Q. Infra choices in plain English: When would you pick custom inference chips (e.g., AWS Inferentia2) over GPUs, and what changes would a customer feel first—speed, stability, or the monthly bill? A before/after example, please.
A. Each cloud has its angle: Google pairs TPUs with Gemini; Azure rides closely with OpenAI (Copilot/Codex); AWS has Inferentia and its own “Q” agent. AWS and Anthropic signed a strategic deal, so you can run Claude via Bedrock in private clouds. That setup primarily improves the monthly bill and availability at scale; Inferentia2 is quite cost-effective compared to many NVIDIA stacks, which is promising for large enterprise rollouts.

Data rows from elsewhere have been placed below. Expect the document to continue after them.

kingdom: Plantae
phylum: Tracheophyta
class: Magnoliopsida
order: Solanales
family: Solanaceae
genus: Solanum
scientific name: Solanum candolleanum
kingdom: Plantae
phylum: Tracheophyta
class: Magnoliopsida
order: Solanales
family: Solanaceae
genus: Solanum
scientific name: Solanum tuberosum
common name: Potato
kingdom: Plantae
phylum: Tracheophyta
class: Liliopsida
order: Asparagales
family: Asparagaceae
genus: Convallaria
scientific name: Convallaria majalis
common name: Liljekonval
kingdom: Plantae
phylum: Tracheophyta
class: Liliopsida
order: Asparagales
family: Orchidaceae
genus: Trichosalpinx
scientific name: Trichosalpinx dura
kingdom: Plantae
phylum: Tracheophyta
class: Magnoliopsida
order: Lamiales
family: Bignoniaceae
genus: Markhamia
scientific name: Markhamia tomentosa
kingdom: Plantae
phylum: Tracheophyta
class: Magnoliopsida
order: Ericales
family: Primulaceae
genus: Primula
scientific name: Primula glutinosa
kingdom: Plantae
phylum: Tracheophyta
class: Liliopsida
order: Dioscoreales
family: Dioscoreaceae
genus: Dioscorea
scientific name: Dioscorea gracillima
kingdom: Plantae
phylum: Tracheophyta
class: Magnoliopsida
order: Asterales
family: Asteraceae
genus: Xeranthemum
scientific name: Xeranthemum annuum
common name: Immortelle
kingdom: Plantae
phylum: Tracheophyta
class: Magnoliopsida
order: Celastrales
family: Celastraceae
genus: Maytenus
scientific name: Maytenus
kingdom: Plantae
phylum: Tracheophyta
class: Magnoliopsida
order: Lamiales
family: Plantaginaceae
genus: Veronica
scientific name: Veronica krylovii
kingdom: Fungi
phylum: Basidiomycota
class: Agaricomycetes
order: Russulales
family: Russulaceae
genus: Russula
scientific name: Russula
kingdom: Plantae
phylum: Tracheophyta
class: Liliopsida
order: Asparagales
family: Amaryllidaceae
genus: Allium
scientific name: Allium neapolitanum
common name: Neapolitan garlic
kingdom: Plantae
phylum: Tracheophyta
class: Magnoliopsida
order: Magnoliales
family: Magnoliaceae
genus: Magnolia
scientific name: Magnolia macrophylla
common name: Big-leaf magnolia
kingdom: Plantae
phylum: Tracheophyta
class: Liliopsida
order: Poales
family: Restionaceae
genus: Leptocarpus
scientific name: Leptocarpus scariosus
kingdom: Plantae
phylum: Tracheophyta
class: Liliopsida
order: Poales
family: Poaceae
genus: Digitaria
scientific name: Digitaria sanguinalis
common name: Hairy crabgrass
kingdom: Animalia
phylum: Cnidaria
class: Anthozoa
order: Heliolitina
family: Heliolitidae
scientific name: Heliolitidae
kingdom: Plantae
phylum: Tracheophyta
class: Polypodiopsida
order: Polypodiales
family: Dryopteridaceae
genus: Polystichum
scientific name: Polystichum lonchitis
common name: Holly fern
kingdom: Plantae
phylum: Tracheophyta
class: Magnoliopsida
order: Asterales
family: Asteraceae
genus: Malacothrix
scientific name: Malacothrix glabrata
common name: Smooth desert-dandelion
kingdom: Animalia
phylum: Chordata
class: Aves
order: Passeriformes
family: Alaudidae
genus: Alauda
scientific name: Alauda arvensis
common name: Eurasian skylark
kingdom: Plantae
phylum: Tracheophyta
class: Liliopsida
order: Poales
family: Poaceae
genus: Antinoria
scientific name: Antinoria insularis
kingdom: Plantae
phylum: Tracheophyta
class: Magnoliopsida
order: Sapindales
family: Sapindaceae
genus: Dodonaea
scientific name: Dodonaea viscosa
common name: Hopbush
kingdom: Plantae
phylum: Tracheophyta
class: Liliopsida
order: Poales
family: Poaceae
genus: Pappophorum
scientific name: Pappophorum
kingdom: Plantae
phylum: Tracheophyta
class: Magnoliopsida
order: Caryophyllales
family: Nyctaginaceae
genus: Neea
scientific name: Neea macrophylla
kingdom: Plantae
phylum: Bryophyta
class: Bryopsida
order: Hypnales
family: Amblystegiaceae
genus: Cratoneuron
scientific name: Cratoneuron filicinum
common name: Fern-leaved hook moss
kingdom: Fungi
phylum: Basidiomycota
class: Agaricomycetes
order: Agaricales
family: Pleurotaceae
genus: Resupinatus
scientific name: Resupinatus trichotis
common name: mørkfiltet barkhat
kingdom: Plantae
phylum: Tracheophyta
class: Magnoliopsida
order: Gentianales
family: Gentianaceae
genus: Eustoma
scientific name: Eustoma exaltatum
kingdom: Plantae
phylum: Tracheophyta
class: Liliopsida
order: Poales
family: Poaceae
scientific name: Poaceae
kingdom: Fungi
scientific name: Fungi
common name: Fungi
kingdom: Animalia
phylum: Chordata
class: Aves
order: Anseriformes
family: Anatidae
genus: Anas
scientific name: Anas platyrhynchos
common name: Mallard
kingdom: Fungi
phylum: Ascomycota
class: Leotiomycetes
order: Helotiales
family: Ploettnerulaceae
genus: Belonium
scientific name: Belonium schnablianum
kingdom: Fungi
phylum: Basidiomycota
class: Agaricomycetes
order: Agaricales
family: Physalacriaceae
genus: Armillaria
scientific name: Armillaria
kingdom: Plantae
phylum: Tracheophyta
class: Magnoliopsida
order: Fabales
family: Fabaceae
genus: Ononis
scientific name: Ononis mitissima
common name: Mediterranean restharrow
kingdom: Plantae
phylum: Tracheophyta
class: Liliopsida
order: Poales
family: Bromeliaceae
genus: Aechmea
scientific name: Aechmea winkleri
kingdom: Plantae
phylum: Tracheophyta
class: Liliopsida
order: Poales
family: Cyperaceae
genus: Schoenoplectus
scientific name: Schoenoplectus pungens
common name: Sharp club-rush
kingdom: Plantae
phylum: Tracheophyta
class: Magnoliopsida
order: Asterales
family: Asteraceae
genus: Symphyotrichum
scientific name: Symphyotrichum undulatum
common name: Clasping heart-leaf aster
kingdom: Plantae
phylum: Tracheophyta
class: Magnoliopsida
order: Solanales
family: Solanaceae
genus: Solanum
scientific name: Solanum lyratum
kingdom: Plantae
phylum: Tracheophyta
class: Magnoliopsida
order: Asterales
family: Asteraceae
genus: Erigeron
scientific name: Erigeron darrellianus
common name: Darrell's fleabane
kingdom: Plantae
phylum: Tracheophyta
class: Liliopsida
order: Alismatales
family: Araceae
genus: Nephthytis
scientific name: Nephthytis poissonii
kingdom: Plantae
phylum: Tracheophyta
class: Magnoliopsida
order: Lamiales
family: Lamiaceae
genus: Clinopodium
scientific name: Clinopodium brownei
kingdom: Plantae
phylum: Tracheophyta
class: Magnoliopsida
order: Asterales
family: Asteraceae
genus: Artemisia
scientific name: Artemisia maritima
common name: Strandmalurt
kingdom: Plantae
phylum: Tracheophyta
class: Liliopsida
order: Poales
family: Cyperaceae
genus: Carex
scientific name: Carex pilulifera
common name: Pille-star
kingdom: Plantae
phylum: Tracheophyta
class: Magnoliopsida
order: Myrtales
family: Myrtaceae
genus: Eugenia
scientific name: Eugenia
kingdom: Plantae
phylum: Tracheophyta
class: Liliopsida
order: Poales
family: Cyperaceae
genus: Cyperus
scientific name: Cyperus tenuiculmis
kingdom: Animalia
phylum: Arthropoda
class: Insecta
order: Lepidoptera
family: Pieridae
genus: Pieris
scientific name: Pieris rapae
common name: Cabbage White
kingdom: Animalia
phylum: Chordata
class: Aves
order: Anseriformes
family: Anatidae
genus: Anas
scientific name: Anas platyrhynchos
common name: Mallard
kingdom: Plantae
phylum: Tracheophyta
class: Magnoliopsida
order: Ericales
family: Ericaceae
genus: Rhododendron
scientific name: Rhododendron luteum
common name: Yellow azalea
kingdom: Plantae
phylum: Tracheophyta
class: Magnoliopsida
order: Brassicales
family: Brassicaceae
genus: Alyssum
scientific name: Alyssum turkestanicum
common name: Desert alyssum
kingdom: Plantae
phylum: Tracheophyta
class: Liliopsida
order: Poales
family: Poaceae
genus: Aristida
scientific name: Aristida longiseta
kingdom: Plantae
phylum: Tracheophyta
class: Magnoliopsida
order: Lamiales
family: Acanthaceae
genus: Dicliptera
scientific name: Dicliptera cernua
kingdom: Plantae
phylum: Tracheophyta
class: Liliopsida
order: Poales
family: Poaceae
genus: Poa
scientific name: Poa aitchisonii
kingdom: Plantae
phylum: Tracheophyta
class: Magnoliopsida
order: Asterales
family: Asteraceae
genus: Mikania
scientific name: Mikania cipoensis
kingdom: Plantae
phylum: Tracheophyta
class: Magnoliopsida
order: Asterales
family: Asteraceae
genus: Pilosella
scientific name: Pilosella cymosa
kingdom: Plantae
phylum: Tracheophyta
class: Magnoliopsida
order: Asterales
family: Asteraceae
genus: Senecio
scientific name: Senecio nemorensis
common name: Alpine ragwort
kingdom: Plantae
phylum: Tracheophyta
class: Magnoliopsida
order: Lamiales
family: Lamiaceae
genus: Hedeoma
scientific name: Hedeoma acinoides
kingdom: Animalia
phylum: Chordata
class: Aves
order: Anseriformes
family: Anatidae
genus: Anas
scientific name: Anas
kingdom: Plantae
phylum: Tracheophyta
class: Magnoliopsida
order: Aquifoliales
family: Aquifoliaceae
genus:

Q. Procurement without the drag: What actually gets easier for enterprise teams when tools are available via AWS Marketplace (private offers, Vendor Insights), and what still requires a bespoke security review?
A. Marketplace-wise, AWS is the global #1. You get a wide range of solutions, flexible commercial terms (discounts, private offers, side agreements), and AWS helps on promotion and contracting. Buyers can receive discounts both on software and hardware depending on allocation periods and plans—there are many configuration options. Some items will still need a custom security review, but Marketplace removes a lot of friction in getting started.

Q. Privacy by design under new rules: For DORA/UK resilience buyers, what baseline controls are non-negotiable for code agents—on-prem/VPC options, tenant isolation, logging, evidence retention?
A. Start with tenant-isolated VPC or on-prem, strict egress/ingress controls, KMS-backed encryption, and comprehensive audit logging. In AWS, the core building blocks are SOC 2–audited and come with compliance reports via AWS Artifact, so you can keep data in-region and route access through PrivateLink/VPC endpoints. Properly configured, the model cannot reach the public internet or move code outside the tenant without explicit allow rules, that’s our baseline.

Q. Evidence on tap: What built-in artifacts should an AI dev tool produce for audits (change logs, incident timelines, approvals), and how do you avoid slowing developers down while generating them?
A. Ideally, you log every interaction, local system calls and network access. When the model invokes a tool, it should emit structured traces so the tool’s developers can see exactly what was called. The bottleneck is the tools themselves: you must trust them and limit their blast radius. A simple example, don’t allow deletion of system folders. Models can be tricked (“these aren’t system files, they’re malware”), and the agent will obediently delete them. The tool layer must be robust and enforce “cannot do” operations.

Q. Hands-on view: Codex vs. Claude Code in enterprise settings. From your usage, which workloads do they each handle best today, and what gaps matter most for regulated teams?
A. Internally we run our own agent because it integrates tightly with our stack and performs very well, at one point we topped public benchmarks, and we’re currently around top-3 (see SWE-bench). For regulated teams the gaps are less about raw coding ability and more about governance: isolation, logging, deterministic tool access, and predictable cost.

Q. 12-month roadmap: Name one feature that will become “table stakes” for enterprise code agents (e.g., safer multi-step planning, test-suite hooks, clearer risk scoring) and why.
A. Models are getting smarter and more versatile, and the surrounding tool ecosystem now serves not only developers but also DevOps, analysts, and managers. AI is absorbing routine tasks. Agents already do well on non-coding work: web research, planning, light infographics. I expect a lot of recruiting-adjacent workflows to move into agents soon, and the same for marketing, trend discovery and social analysis. Those cross-functional “business ops” capabilities will become table stakes.